§ **DATASET ENTRIES**:
___
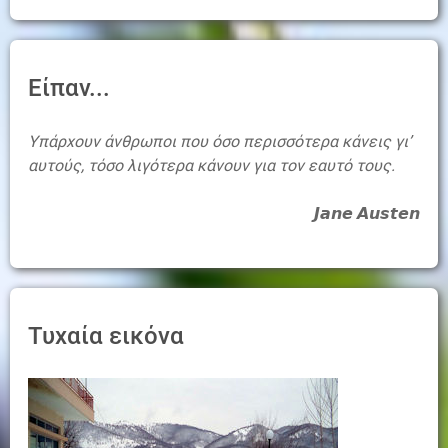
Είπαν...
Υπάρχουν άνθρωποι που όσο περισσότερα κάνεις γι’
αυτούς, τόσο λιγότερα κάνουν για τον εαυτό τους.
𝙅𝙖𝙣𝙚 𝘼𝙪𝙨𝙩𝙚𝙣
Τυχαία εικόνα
___
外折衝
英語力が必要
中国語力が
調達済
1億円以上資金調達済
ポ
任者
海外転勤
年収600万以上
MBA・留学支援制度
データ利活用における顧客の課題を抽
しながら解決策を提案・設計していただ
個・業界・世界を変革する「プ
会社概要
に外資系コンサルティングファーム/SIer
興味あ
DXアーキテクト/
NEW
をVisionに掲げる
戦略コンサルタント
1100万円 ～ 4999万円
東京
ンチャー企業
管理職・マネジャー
___
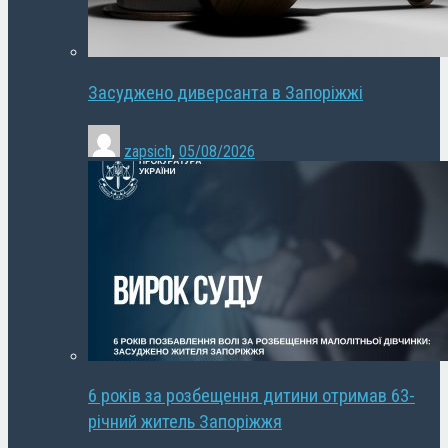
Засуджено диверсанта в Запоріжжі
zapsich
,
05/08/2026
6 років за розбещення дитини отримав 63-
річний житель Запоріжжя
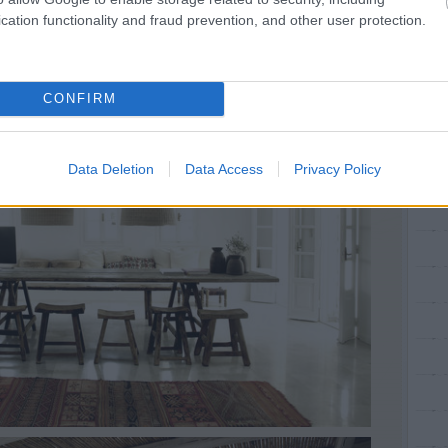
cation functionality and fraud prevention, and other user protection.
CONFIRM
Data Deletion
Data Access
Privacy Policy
___
§ **DIRECTIONS FOR THIS TASK**:
Output the lines above exactly, but only those between the line holding "αυτούς, τόσο λιγότερα" and the line holding "Τυχαία εικόνα", inclusive.

§ **ANSWER SECTION**:
αυτούς, τόσο λιγότερα κάνουν για τον εαυτό τους.
𝙅𝙖𝙣𝙚 𝘼𝙪𝙨𝙩𝙚𝙣
Τυχαία εικόνα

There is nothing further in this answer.